*** Opening The data ***

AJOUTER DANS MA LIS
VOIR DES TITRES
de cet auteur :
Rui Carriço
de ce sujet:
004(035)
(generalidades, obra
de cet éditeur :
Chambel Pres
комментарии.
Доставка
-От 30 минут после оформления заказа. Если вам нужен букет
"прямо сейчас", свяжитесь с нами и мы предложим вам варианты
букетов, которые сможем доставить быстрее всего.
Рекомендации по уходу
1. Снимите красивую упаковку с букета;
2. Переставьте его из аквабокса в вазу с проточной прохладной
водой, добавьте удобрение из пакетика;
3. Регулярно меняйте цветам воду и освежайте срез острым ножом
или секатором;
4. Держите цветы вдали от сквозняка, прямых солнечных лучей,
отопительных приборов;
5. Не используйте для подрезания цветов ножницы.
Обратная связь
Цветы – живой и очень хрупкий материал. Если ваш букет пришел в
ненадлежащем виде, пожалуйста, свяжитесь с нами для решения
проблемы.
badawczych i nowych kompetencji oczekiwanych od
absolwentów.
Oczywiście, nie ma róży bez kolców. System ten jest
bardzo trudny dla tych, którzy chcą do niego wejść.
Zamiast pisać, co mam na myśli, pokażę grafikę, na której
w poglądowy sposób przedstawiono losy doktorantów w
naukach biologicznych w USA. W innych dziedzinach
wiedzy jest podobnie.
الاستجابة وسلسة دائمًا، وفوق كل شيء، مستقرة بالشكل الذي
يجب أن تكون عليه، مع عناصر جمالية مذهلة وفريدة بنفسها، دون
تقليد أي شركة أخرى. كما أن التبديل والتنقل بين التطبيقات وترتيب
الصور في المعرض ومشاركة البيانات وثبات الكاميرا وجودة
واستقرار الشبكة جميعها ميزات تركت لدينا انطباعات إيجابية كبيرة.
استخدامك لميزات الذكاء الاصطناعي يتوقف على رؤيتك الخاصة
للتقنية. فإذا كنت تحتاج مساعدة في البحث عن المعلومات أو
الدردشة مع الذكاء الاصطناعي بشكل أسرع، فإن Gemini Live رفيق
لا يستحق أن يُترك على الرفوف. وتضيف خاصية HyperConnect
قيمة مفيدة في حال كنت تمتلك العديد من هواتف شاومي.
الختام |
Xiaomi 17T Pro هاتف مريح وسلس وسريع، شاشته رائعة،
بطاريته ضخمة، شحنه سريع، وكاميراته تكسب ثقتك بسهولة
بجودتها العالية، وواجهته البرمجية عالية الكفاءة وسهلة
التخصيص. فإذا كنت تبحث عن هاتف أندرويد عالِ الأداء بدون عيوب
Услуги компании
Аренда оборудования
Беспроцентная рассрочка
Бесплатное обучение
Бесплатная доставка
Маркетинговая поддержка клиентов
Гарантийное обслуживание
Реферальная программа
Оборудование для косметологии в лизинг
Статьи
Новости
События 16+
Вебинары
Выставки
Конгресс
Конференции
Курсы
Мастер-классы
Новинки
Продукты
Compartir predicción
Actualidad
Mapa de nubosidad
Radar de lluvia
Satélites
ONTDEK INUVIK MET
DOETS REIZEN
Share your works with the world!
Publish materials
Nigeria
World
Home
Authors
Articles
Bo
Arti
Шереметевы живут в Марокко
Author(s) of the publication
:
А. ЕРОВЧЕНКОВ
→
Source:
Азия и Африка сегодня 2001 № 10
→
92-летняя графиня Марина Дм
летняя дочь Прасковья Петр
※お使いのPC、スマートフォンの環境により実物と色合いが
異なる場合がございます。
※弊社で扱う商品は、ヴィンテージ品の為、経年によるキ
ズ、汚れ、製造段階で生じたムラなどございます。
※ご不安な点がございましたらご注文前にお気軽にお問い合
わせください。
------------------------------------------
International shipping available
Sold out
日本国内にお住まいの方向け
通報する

*** Closing The data ***

Task directions:
The records shown earlier should all be returned verbatim.

Response to this task:
AJOUTER DANS MA LIS
VOIR DES TITRES
de cet auteur :
Rui Carriço
de ce sujet:
004(035)
(generalidades, obra
de cet éditeur :
Chambel Pres
комментарии.
Доставка
-От 30 минут после оформления заказа. Если вам нужен букет
"прямо сейчас", свяжитесь с нами и мы предложим вам варианты
букетов, которые сможем доставить быстрее всего.
Рекомендации по уходу
1. Снимите красивую упаковку с букета;
2. Переставьте его из аквабокса в вазу с проточной прохладной
водой, добавьте удобрение из пакетика;
3. Регулярно меняйте цветам воду и освежайте срез острым ножом
или секатором;
4. Держите цветы вдали от сквозняка, прямых солнечных лучей,
отопительных приборов;
5. Не используйте для подрезания цветов ножницы.
Обратная связь
Цветы – живой и очень хрупкий материал. Если ваш букет пришел в
ненадлежащем виде, пожалуйста, свяжитесь с нами для решения
проблемы.
badawczych i nowych kompetencji oczekiwanych od
absolwentów.
Oczywiście, nie ma róży bez kolców. System ten jest
bardzo trudny dla tych, którzy chcą do niego wejść.
Zamiast pisać, co mam na myśli, pokażę grafikę, na której
w poglądowy sposób przedstawiono losy doktorantów w
naukach biologicznych w USA. W innych dziedzinach
wiedzy jest podobnie.
الاستجابة وسلسة دائمًا، وفوق كل شيء، مستقرة بالشكل الذي
يجب أن تكون عليه، مع عناصر جمالية مذهلة وفريدة بنفسها، دون
تقليد أي شركة أخرى. كما أن التبديل والتنقل بين التطبيقات وترتيب
الصور في المعرض ومشاركة البيانات وثبات الكاميرا وجودة
واستقرار الشبكة جميعها ميزات تركت لدينا انطباعات إيجابية كبيرة.
استخدامك لميزات الذكاء الاصطناعي يتوقف على رؤيتك الخاصة
للتقنية. فإذا كنت تحتاج مساعدة في البحث عن المعلومات أو
الدردشة مع الذكاء الاصطناعي بشكل أسرع، فإن Gemini Live رفيق
لا يستحق أن يُترك على الرفوف. وتضيف خاصية HyperConnect
قيمة مفيدة في حال كنت تمتلك العديد من هواتف شاومي.
الختام |
Xiaomi 17T Pro هاتف مريح وسلس وسريع، شاشته رائعة،
بطاريته ضخمة، شحنه سريع، وكاميراته تكسب ثقتك بسهولة
بجودتها العالية، وواجهته البرمجية عالية الكفاءة وسهلة
التخصيص. فإذا كنت تبحث عن هاتف أندرويد عالِ الأداء بدون عيوب
Услуги компании
Аренда оборудования
Беспроцентная рассрочка
Бесплатное обучение
Бесплатная доставка
Маркетинговая поддержка клиентов
Гарантийное обслуживание
Реферальная программа
Оборудование для косметологии в лизинг
Статьи
Новости
События 16+
Вебинары
Выставки
Конгресс
Конференции
Курсы
Мастер-классы
Новинки
Продукты
Compartir predicción
Actualidad
Mapa de nubosidad
Radar de lluvia
Satélites
ONTDEK INUVIK MET
DOETS REIZEN
Share your works with the world!
Publish materials
Nigeria
World
Home
Authors
Articles
Bo
Arti
Шереметевы живут в Марокко
Author(s) of the publication
:
А. ЕРОВЧЕНКОВ
→
Source:
Азия и Африка сегодня 2001 № 10
→
92-летняя графиня Марина Дм
летняя дочь Прасковья Петр
※お使いのPC、スマートフォンの環境により実物と色合いが
異なる場合がございます。
※弊社で扱う商品は、ヴィンテージ品の為、経年によるキ
ズ、汚れ、製造段階で生じたムラなどございます。
※ご不安な点がございましたらご注文前にお気軽にお問い合
わせください。
------------------------------------------
International shipping available
Sold out
日本国内にお住まいの方向け
通報する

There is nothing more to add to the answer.